Cómo se ordenan en una sesión
| Momento | Maniobra predominante | Objetivo |
|---|---|---|
| Inicio | Effleurage | Contacto, aceite, evaluación |
| Desarrollo | Petrissage | Trabajo muscular general |
| Trabajo puntual | Fricción | Zonas específicas de tensión |
| Estimulación (opcional) | Tapotement | Activar la zona |
| Transición y cierre | Vibración y effleurage | Integrar y finalizar |
La secuencia no es una camisa de fuerza: se adapta a la persona, a la zona y al objetivo. Pero el principio general se mantiene, ir de lo superficial a lo profundo y volver a lo superficial antes de terminar.
Errores frecuentes
- Confundir profundidad con fuerza. Una presión adecuada se construye con el peso del cuerpo y una postura correcta, no empujando con los brazos.
- Romper el contacto constantemente. Levantar las manos entre maniobras interrumpe la sensación de continuidad.
- Ignorar la comunicación. Preguntar por la presión al inicio y observar la respiración durante la sesión evita molestias innecesarias.
- Trabajar con mala postura. El terapeuta que se encorva termina con dolor de espalda y pierde precisión.
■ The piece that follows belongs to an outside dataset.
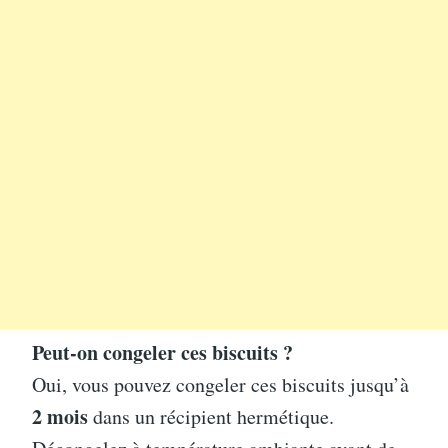
Peut-on congeler ces biscuits ?
Oui, vous pouvez congeler ces biscuits jusqu’à
2 mois
dans un récipient hermétique.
- Usar demasiado aceite. El exceso hace que las manos resbalen y elimina la posibilidad de trabajar el tejido con control.
Cuándo no aplicar masaje
El masaje es seguro en general, pero existen situaciones en las que conviene abstenerse o consultar antes con un profesional de la salud: fiebre, infecciones activas, inflamación aguda, heridas o lesiones recientes en la zona, problemas circulatorios conocidos y embarazo, donde se requieren adaptaciones específicas. Ante cualquier duda, la decisión responsable es derivar.
Una base que sirve para todo lo demás
Quien domina estas cinco maniobras tiene una base sólida para aprender después técnicas más específicas. La diferencia entre un masaje agradable y uno realmente bueno rara vez está en movimientos exóticos: está en la calidad del contacto, el ritmo constante y la capacidad de leer con las manos lo que el cuerpo de la otra persona está diciendo.